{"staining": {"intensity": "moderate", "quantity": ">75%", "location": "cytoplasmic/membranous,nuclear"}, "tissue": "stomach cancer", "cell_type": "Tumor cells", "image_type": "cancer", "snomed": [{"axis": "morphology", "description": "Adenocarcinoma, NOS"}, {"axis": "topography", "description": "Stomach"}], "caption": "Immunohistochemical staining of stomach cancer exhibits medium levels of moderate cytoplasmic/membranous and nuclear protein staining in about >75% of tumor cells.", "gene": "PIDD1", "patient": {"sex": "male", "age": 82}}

-------------------------

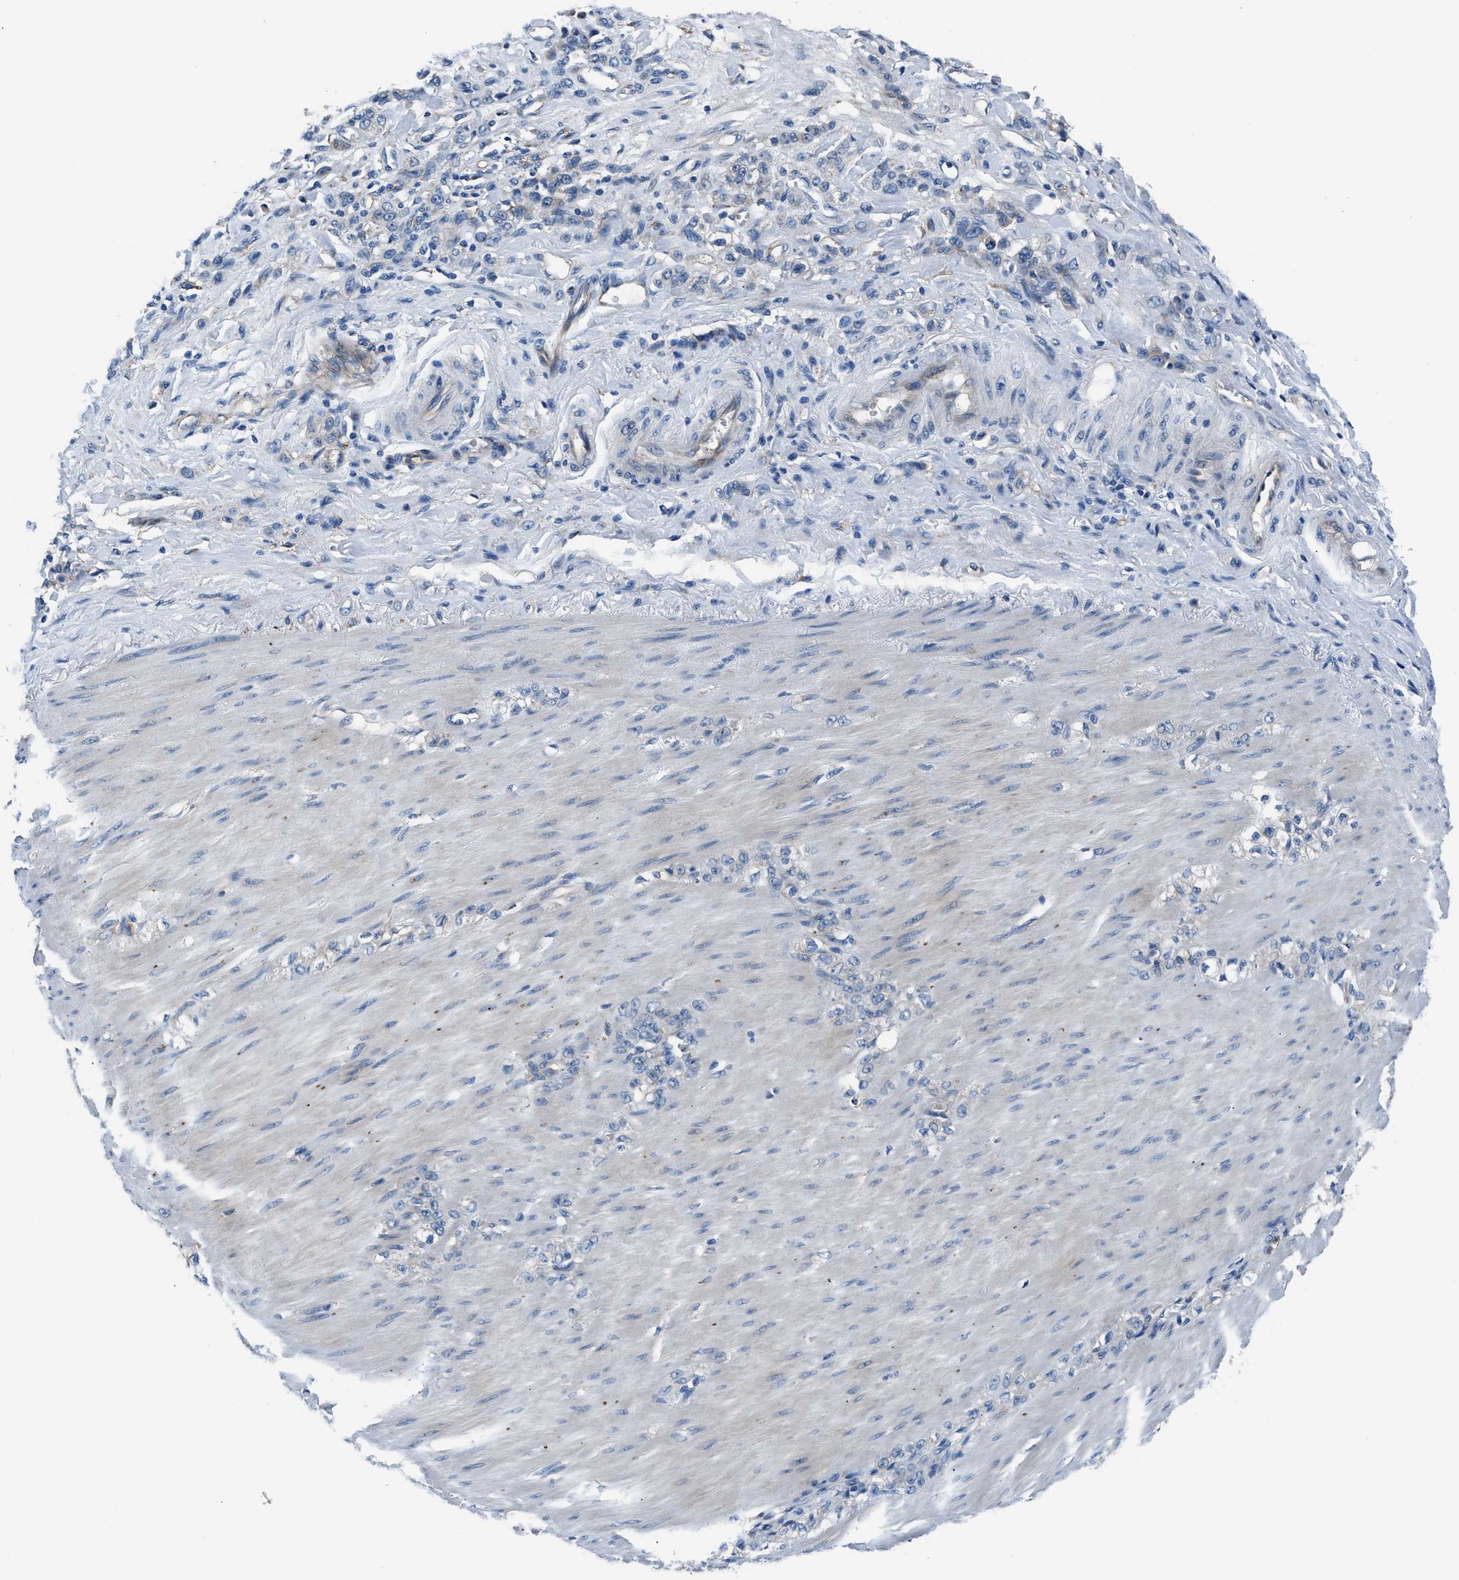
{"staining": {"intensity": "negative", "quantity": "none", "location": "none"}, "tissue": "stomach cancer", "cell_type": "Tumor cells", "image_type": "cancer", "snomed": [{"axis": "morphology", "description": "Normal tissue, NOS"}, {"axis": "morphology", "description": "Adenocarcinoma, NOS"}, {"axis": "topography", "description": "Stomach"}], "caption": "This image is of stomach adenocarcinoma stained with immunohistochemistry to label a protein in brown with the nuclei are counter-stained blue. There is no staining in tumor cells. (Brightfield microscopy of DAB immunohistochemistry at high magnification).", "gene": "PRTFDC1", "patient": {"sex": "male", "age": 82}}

-------------------------

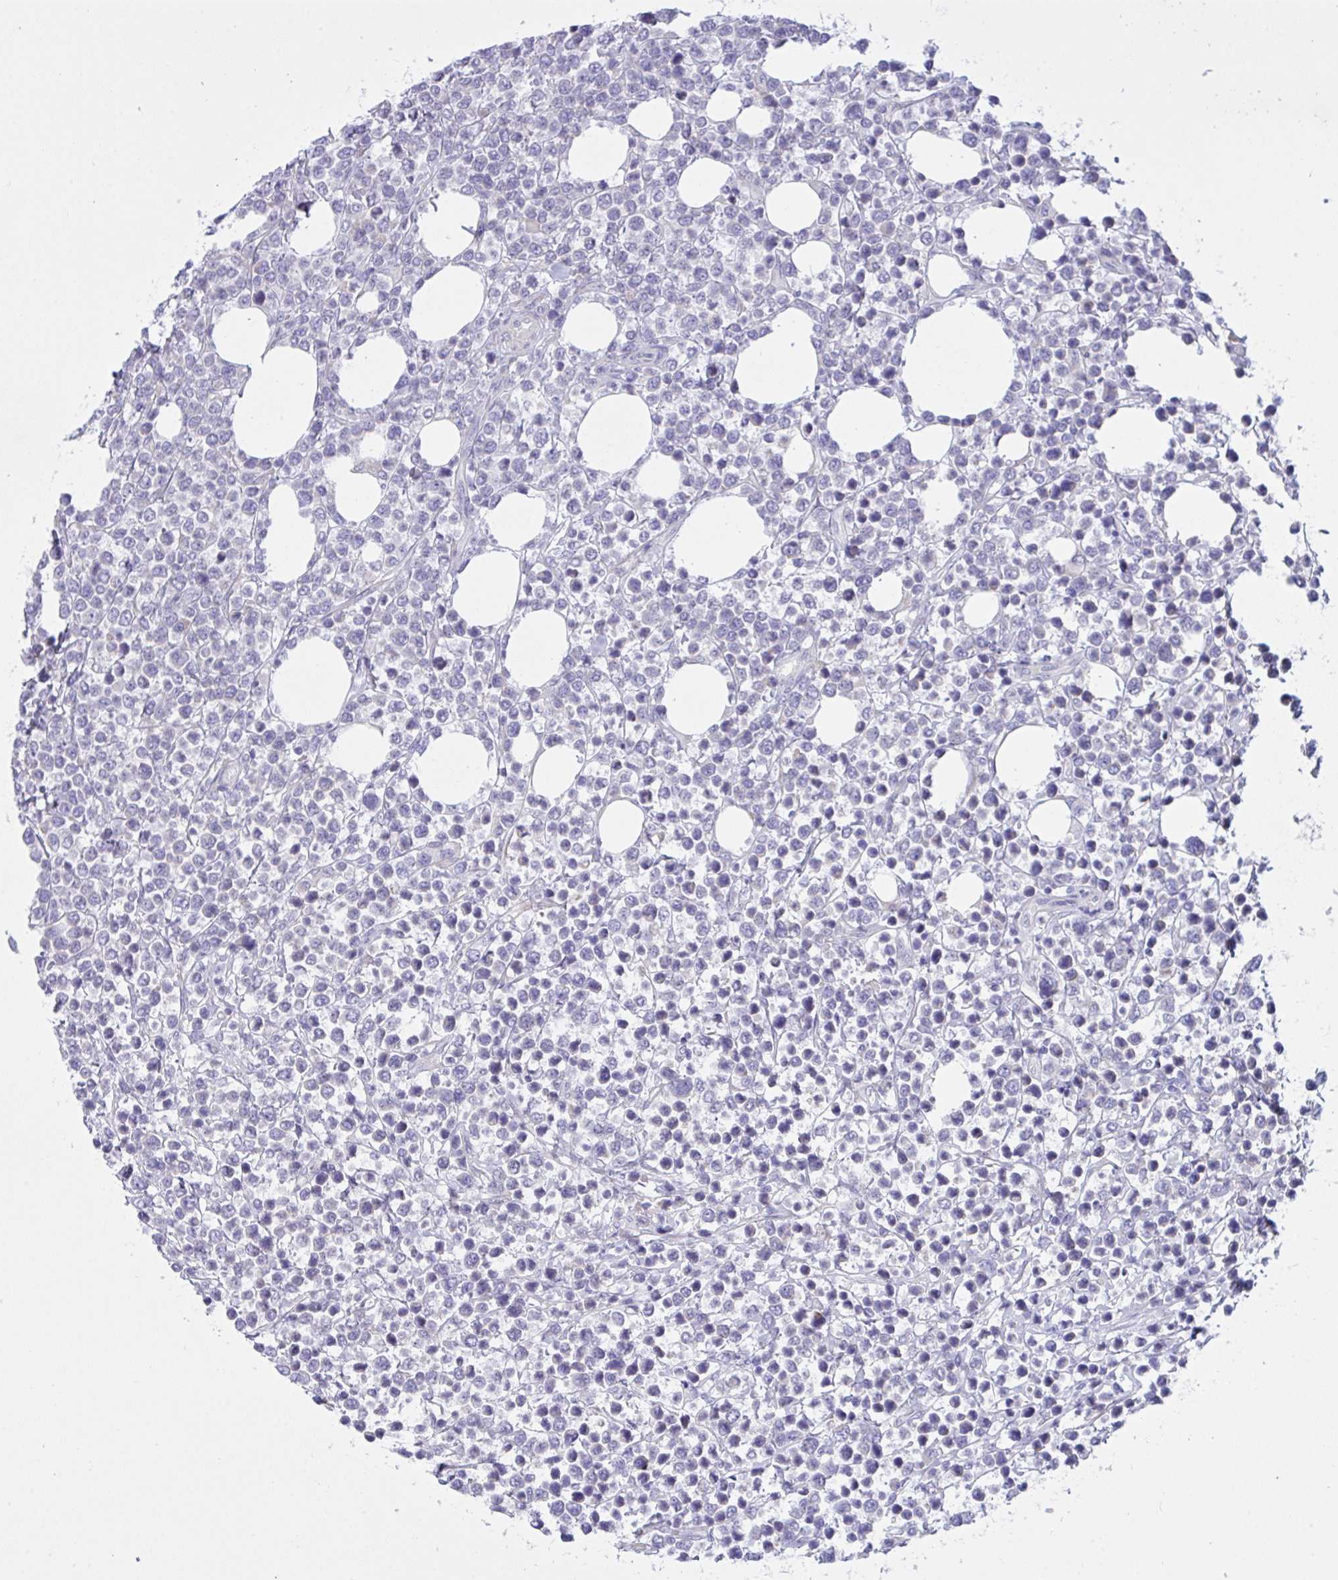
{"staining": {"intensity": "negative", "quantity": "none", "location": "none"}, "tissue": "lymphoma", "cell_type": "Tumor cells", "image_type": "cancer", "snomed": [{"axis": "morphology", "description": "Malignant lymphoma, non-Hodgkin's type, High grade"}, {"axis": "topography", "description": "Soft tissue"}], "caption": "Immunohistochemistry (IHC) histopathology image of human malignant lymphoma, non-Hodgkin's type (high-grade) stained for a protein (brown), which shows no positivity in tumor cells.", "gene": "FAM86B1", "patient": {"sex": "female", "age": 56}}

-------------------------

**Task brief**
Copy out each line of the data in which the word "stained" appears.

**Solution to this task**
{"staining": {"intensity": "negative", "quantity": "none", "location": "none"}, "tissue": "stomach cancer", "cell_type": "Tumor cells", "image_type": "cancer", "snomed": [{"axis": "morphology", "description": "Normal tissue, NOS"}, {"axis": "morphology", "description": "Adenocarcinoma, NOS"}, {"axis": "topography", "description": "Stomach"}], "caption": "This image is of stomach adenocarcinoma stained with immunohistochemistry to label a protein in brown with the nuclei are counter-stained blue. There is no staining in tumor cells. (Brightfield microscopy of DAB immunohistochemistry at high magnification).", "gene": "PRTFDC1", "patient": {"sex": "male", "age": 82}}
{"staining": {"intensity": "negative", "quantity": "none", "location": "none"}, "tissue": "lymphoma", "cell_type": "Tumor cells", "image_type": "cancer", "snomed": [{"axis": "morphology", "description": "Malignant lymphoma, non-Hodgkin's type, High grade"}, {"axis": "topography", "description": "Soft tissue"}], "caption": "Immunohistochemistry (IHC) histopathology image of human malignant lymphoma, non-Hodgkin's type (high-grade) stained for a protein (brown), which shows no positivity in tumor cells.", "gene": "FAM86B1", "patient": {"sex": "female", "age": 56}}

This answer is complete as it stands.